Slashdot Mirror


Philips, ARM Collaborate On Asynchronous CPU

Sean D. Solle writes "While not an actual off-the-shelf chip, Philips and ARM have announced a clockless ARM core using what they call "Handshake Technology." Read on for more about just what that means; according to this article, the asynchronous ARM chip has yet to be developed, but the same Philips subsidiary has applied similar technology to other microprocessors.

Sean D. Solle continues "Back in the early 1990's there was a lot of excitement (well, Acorn users got excited) about Prof. Steve Furber's asynchronous ARM research project, "Amulet". The idea is to let the CPU's component blocks run at their own rate, synchronising with each other only when needed. Like a normal RISC processor, one instruction typically takes one clock cycle; but in a clockless ARM, a cycle can take less time for different classes of instructions.

For example, a MOV instruction could finish before (and hence consume less power than) an ADD, even though they both execute in a single cycle. As well as energy-efficiency, running at effectively random frequencies reduces a chip's RFI emissions - handy if it's living in a cellphone or other wireless device."

19 of 163 comments (clear)

  1. Intresting implications by luvirini · · Score: 3, Interesting

    If we see same thing applied to non ARM architectures, there a many strange things going to happen, as quite many things in current computers are based on the assumption that things have specific clock rates. Obviously things might get very intresting...

  2. Encouraging technology, but useful soon? by Dancin_Santa · · Score: 3, Interesting

    The benefit to today's high-functionality embedded operating systems like Linux, Symbian, iTron, and Windows CE is that they implement a preemptive task switching operating system.
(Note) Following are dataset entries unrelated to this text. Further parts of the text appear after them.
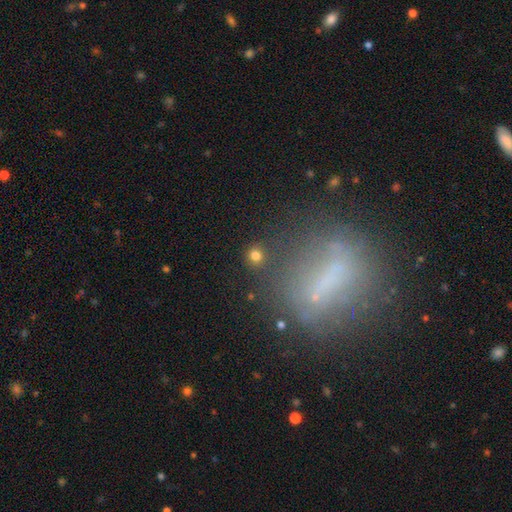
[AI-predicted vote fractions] Overall: smooth (79%). How rounded: round (91%). Merging: none (85%).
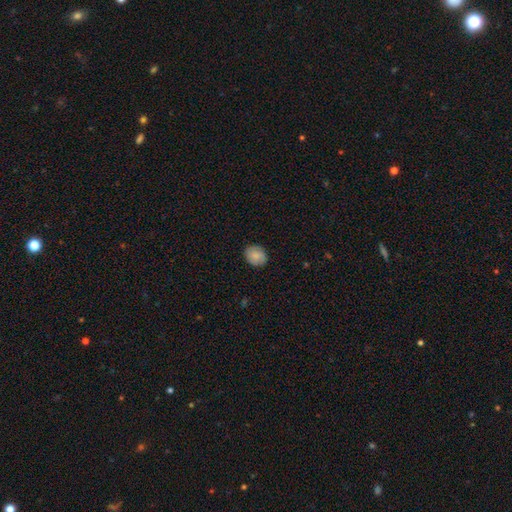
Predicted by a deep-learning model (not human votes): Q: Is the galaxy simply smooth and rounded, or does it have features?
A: smooth — 83%.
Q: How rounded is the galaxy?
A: round — 58%.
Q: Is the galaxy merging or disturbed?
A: none — 87%.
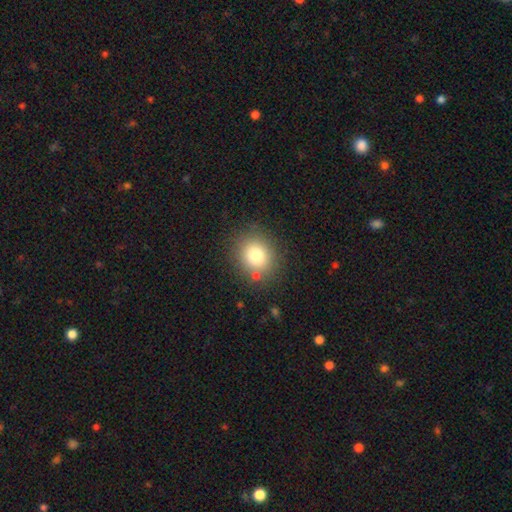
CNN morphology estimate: Smooth or featured? smooth (77%)
How rounded? round (77%)
Merging? none (82%)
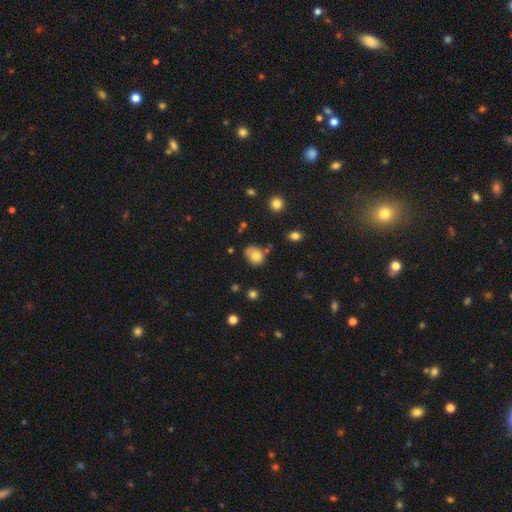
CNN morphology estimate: Smooth or featured? smooth (79%)
How rounded? round (51%)
Merging? none (50%)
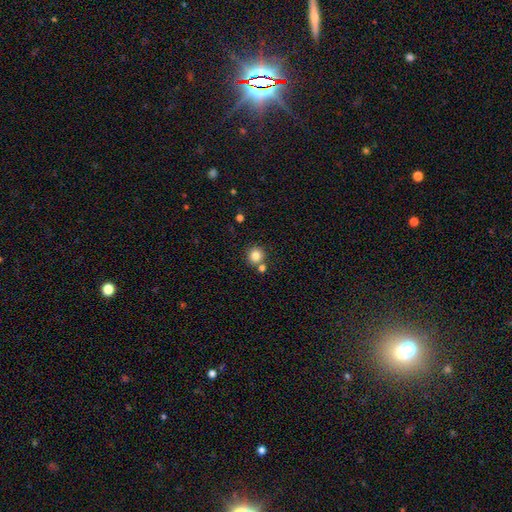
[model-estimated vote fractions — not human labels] Q: Smooth or featured?
A: smooth (83%); runner-up: star or artifact (11%)
Q: How rounded?
A: round (92%); runner-up: in between (7%)
Q: Merging?
A: none (72%); runner-up: merger (17%)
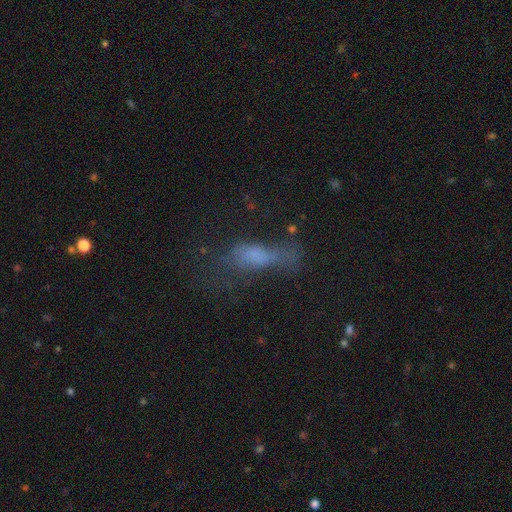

At any time, the clock interrupt may fire and the operating system will then queue up the next thread into the CPU.

    Nowadays, the whole CPU is not powered at any one time. If an instruction does not access certain parts of the chip, they are dark. Now this does not hold for some predictive processors which may be processing not-yet-accessed instructions, but in general if an instruction is not using some part of the chip, that part of the chip does not require juice.

    Taking out the clock and relying on the chip parts to fire and return means that each application in the system must return to the OS at some point to allow the OS a chance to queue up the next thread. Without the clock interrupt, the OS is at the mercy of the program, back to the bad old days of cooperative multitasking.

    The clock is what tells the OS that it is time to give a time slice to another thread. If we say "OK, well we'll just stick a clock in there to fire an interrupt every x microseconds," then what have we accomplished? We are back at square one with a CPU controlled by a clock. No gain.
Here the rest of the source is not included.